=== Begin Enclosure ===

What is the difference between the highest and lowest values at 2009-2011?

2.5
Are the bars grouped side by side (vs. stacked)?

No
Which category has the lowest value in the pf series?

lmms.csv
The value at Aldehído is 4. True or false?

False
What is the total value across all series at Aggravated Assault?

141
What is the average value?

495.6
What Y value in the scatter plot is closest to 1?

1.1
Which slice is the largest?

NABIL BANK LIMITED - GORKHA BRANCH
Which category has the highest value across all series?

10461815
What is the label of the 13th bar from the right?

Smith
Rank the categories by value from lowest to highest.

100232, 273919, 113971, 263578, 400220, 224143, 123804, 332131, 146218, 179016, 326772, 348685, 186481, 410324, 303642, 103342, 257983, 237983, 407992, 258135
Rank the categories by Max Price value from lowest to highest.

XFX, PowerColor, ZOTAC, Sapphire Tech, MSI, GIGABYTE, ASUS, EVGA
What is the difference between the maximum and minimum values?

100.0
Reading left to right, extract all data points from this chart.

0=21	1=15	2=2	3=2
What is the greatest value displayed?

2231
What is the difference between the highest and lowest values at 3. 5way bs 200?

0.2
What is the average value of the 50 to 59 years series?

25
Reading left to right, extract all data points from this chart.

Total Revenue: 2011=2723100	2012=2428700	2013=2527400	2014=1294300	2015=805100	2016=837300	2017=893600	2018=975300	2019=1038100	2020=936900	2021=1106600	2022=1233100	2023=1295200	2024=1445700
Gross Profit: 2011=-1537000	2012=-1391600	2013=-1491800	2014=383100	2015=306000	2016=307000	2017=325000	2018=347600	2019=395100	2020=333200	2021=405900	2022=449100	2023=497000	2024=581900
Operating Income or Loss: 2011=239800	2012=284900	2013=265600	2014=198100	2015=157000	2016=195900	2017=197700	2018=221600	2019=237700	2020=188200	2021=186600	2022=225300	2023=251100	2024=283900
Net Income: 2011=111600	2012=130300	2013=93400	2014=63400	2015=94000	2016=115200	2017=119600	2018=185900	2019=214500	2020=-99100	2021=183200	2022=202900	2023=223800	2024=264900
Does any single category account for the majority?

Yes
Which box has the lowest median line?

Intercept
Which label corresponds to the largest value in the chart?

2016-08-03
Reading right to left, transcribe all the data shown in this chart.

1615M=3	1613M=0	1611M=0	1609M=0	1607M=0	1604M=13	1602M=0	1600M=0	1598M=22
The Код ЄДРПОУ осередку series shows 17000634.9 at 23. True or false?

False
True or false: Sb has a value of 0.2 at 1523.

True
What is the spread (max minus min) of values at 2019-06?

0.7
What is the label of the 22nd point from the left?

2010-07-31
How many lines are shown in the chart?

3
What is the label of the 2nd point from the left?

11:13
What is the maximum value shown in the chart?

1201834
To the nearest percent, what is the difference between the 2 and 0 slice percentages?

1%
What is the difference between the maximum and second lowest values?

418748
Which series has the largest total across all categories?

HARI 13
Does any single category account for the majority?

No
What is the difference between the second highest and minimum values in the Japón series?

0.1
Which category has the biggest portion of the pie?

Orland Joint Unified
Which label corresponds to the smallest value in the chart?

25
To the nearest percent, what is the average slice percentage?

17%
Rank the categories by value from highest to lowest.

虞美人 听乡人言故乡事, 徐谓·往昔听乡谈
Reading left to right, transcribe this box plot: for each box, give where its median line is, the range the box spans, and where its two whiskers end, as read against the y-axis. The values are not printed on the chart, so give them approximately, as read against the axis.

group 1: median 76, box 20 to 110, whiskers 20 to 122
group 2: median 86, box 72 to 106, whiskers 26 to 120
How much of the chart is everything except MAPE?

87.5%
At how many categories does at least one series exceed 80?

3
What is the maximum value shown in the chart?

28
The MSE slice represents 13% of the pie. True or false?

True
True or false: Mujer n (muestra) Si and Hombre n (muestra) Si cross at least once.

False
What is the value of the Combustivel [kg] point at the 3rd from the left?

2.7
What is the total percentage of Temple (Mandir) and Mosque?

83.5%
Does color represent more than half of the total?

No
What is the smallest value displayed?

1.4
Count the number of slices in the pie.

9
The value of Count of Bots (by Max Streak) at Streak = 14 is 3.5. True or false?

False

=== End Enclosure ===

Rewrite the listing above, putting "list every data point" in place of "extract all data points" wherever it occurs and leaving everything else unchanged.

» RESPONSE TO THIS EXERCISE
What is the difference between the highest and lowest values at 2009-2011?

2.5
Are the bars grouped side by side (vs. stacked)?

No
Which category has the lowest value in the pf series?

lmms.csv
The value at Aldehído is 4. True or false?

False
What is the total value across all series at Aggravated Assault?

141
What is the average value?

495.6
What Y value in the scatter plot is closest to 1?

1.1
Which slice is the largest?

NABIL BANK LIMITED - GORKHA BRANCH
Which category has the highest value across all series?

10461815
What is the label of the 13th bar from the right?

Smith
Rank the categories by value from lowest to highest.

100232, 273919, 113971, 263578, 400220, 224143, 123804, 332131, 146218, 179016, 326772, 348685, 186481, 410324, 303642, 103342, 257983, 237983, 407992, 258135
Rank the categories by Max Price value from lowest to highest.

XFX, PowerColor, ZOTAC, Sapphire Tech, MSI, GIGABYTE, ASUS, EVGA
What is the difference between the maximum and minimum values?

100.0
Reading left to right, list every data point from this chart.

0=21	1=15	2=2	3=2
What is the greatest value displayed?

2231
What is the difference between the highest and lowest values at 3. 5way bs 200?

0.2
What is the average value of the 50 to 59 years series?

25
Reading left to right, list every data point from this chart.

Total Revenue: 2011=2723100	2012=2428700	2013=2527400	2014=1294300	2015=805100	2016=837300	2017=893600	2018=975300	2019=1038100	2020=936900	2021=1106600	2022=1233100	2023=1295200	2024=1445700
Gross Profit: 2011=-1537000	2012=-1391600	2013=-1491800	2014=383100	2015=306000	2016=307000	2017=325000	2018=347600	2019=395100	2020=333200	2021=405900	2022=449100	2023=497000	2024=581900
Operating Income or Loss: 2011=239800	2012=284900	2013=265600	2014=198100	2015=157000	2016=195900	2017=197700	2018=221600	2019=237700	2020=188200	2021=186600	2022=225300	2023=251100	2024=283900
Net Income: 2011=111600	2012=130300	2013=93400	2014=63400	2015=94000	2016=115200	2017=119600	2018=185900	2019=214500	2020=-99100	2021=183200	2022=202900	2023=223800	2024=264900
Does any single category account for the majority?

Yes
Which box has the lowest median line?

Intercept
Which label corresponds to the largest value in the chart?

2016-08-03
Reading right to left, transcribe all the data shown in this chart.

1615M=3	1613M=0	1611M=0	1609M=0	1607M=0	1604M=13	1602M=0	1600M=0	1598M=22
The Код ЄДРПОУ осередку series shows 17000634.9 at 23. True or false?

False
True or false: Sb has a value of 0.2 at 1523.

True
What is the spread (max minus min) of values at 2019-06?

0.7
What is the label of the 22nd point from the left?

2010-07-31
How many lines are shown in the chart?

3
What is the label of the 2nd point from the left?

11:13
What is the maximum value shown in the chart?

1201834
To the nearest percent, what is the difference between the 2 and 0 slice percentages?

1%
What is the difference between the maximum and second lowest values?

418748
Which series has the largest total across all categories?

HARI 13
Does any single category account for the majority?

No
What is the difference between the second highest and minimum values in the Japón series?

0.1
Which category has the biggest portion of the pie?

Orland Joint Unified
Which label corresponds to the smallest value in the chart?

25
To the nearest percent, what is the average slice percentage?

17%
Rank the categories by value from highest to lowest.

虞美人 听乡人言故乡事, 徐谓·往昔听乡谈
Reading left to right, transcribe this box plot: for each box, give where its median line is, the range the box spans, and where its two whiskers end, as read against the y-axis. The values are not printed on the chart, so give them approximately, as read against the axis.

group 1: median 76, box 20 to 110, whiskers 20 to 122
group 2: median 86, box 72 to 106, whiskers 26 to 120
How much of the chart is everything except MAPE?

87.5%
At how many categories does at least one series exceed 80?

3
What is the maximum value shown in the chart?

28
The MSE slice represents 13% of the pie. True or false?

True
True or false: Mujer n (muestra) Si and Hombre n (muestra) Si cross at least once.

False
What is the value of the Combustivel [kg] point at the 3rd from the left?

2.7
What is the total percentage of Temple (Mandir) and Mosque?

83.5%
Does color represent more than half of the total?

No
What is the smallest value displayed?

1.4
Count the number of slices in the pie.

9
The value of Count of Bots (by Max Streak) at Streak = 14 is 3.5. True or false?

False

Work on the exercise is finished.